▶ **所给文段**
━━━━━━━━━━━━━━━━

接下来证明需要用到\(Markov\)不等式,该不等式属于概率论与数理统计课程的必修内容,相信难不倒大部分的读者。这里还是将定理和证明誊抄在下。
\(X\)为非负随机变量,且假设\(E(X)\)存在,则对任意\(t>0\),有:

\[\begin{align} P(X\geq t)\leq\frac{E(X)}{t} \end{align} \]

证明如下:
假设\(X\in[a,b],a\geq 0\),容易得到:

\[\begin{align} a=a\cdot\int_a^b p(x)dx\leq E(X)=\int_a^b x\cdot p(x)dx\leq b\cdot\int_a^b p(x)dx=b\\ \end{align} \]

\(a\leq E(X)\leq b\)
如果\(t\leq a\)\(P(X\geq t)=1=\frac{t}{t}\leq\frac{a}{t}\leq\frac{E(X)}{t}\)
如果\(t\geq b\)\(P(X\geq t)=0=\frac{0}{t}\leq\frac{a}{t}\leq\frac{E(X)}{t}\)
如果\(t\in(a,b)\),有:

\[\begin{align} E(x)&=\int_a^b x\cdot p(x)dx\\ &=\int_a^t x\cdot p(x)dx + \int_t^b x\cdot p(x)dx\\ &\geq \int_t^b x\cdot p(x)dx\\ &\geq t\cdot \int_t^b p(x)dx\\ &=t\cdot P(X\geq t) \end{align} \]

\(Markov\)不等式得证!

━━━━━━━━━━━━━━━━

▶ **所给资料**
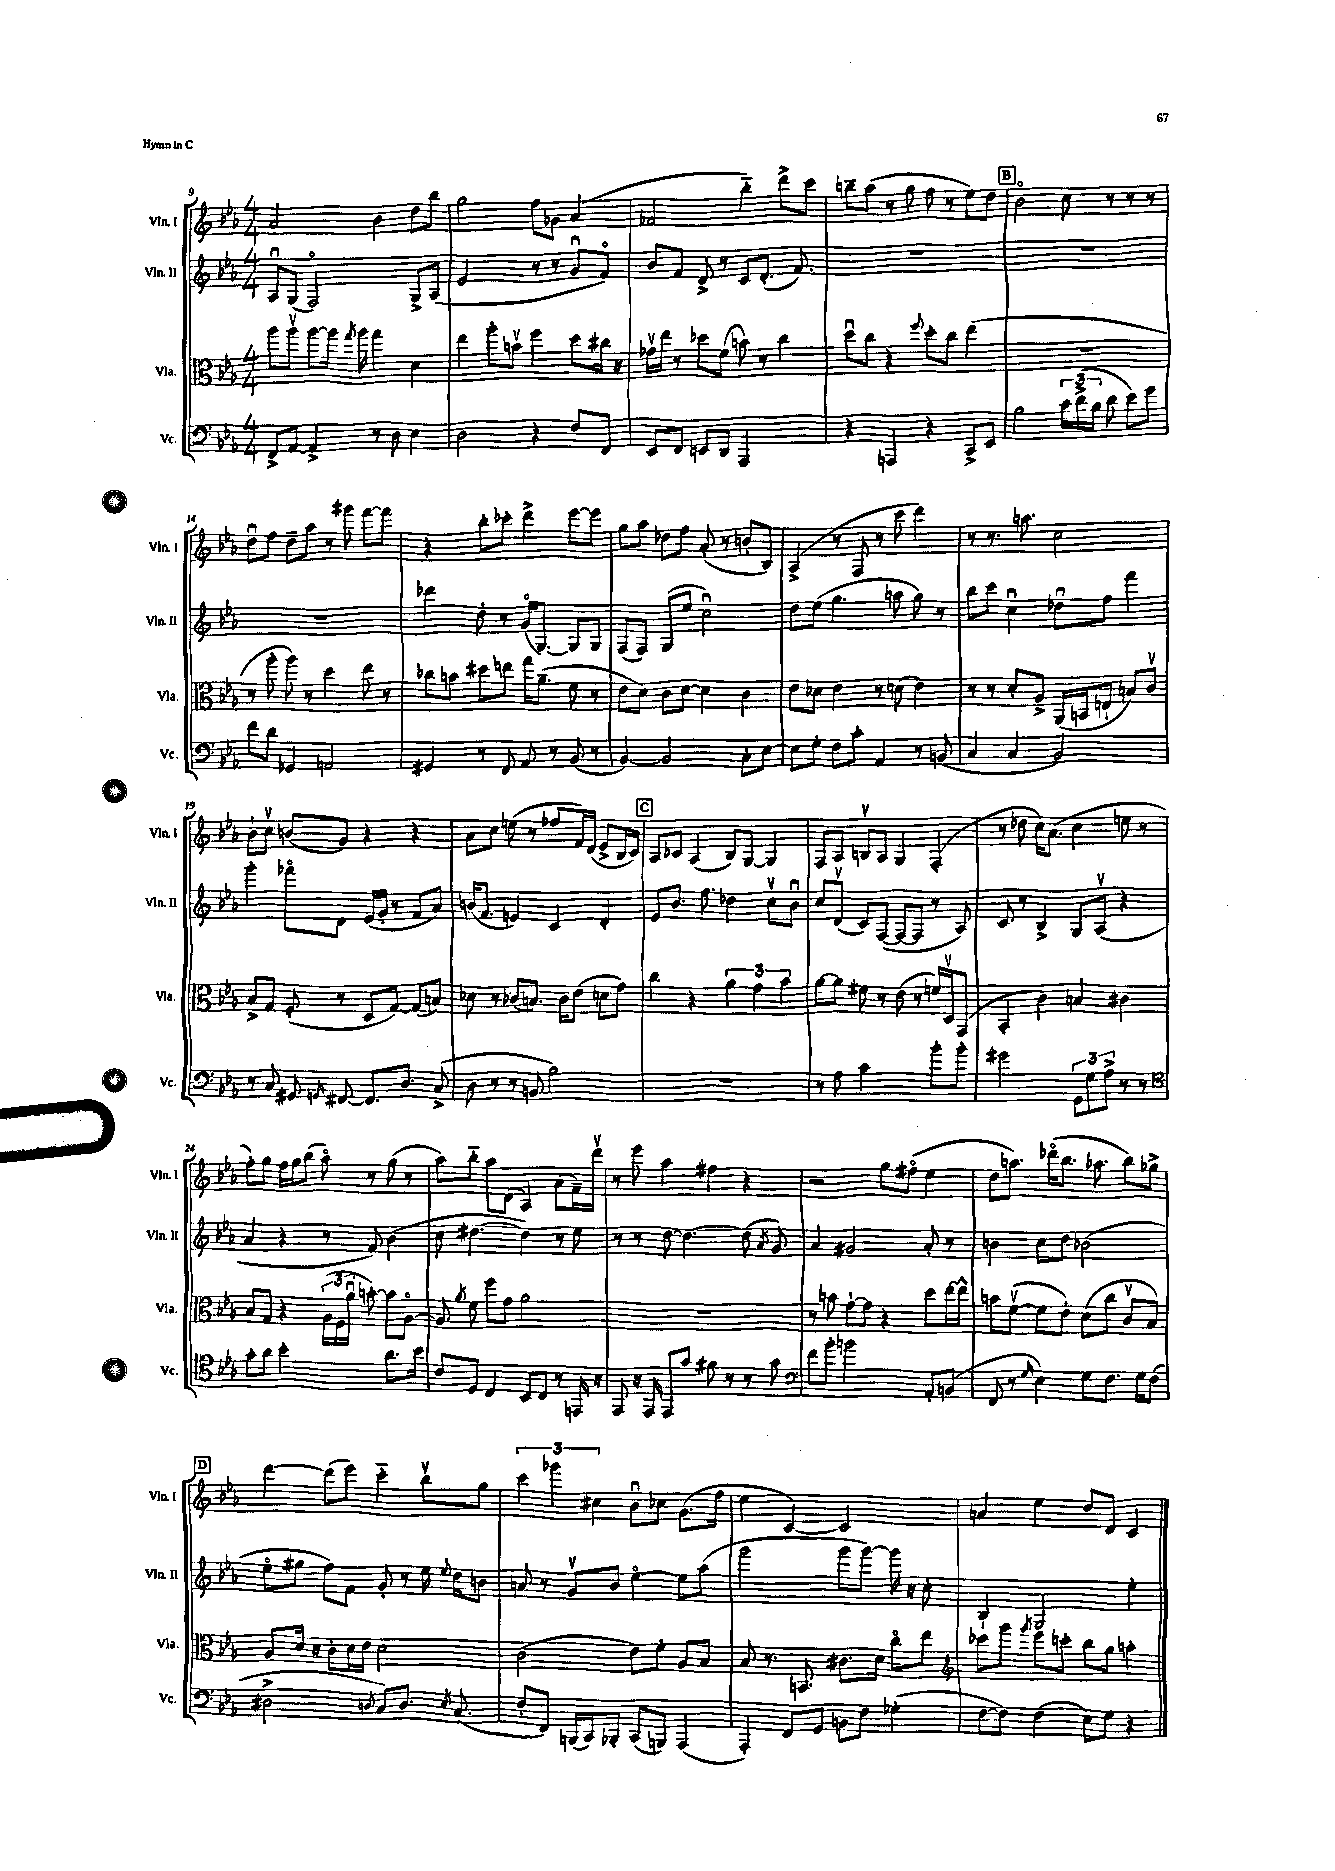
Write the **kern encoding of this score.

━━━━━━━━━━━━━━━━

▶ **待办任务**
所给文段说Markov不等式属于哪门课程的必修内容?

▶ **参考解答**
概率论与数理统计课程。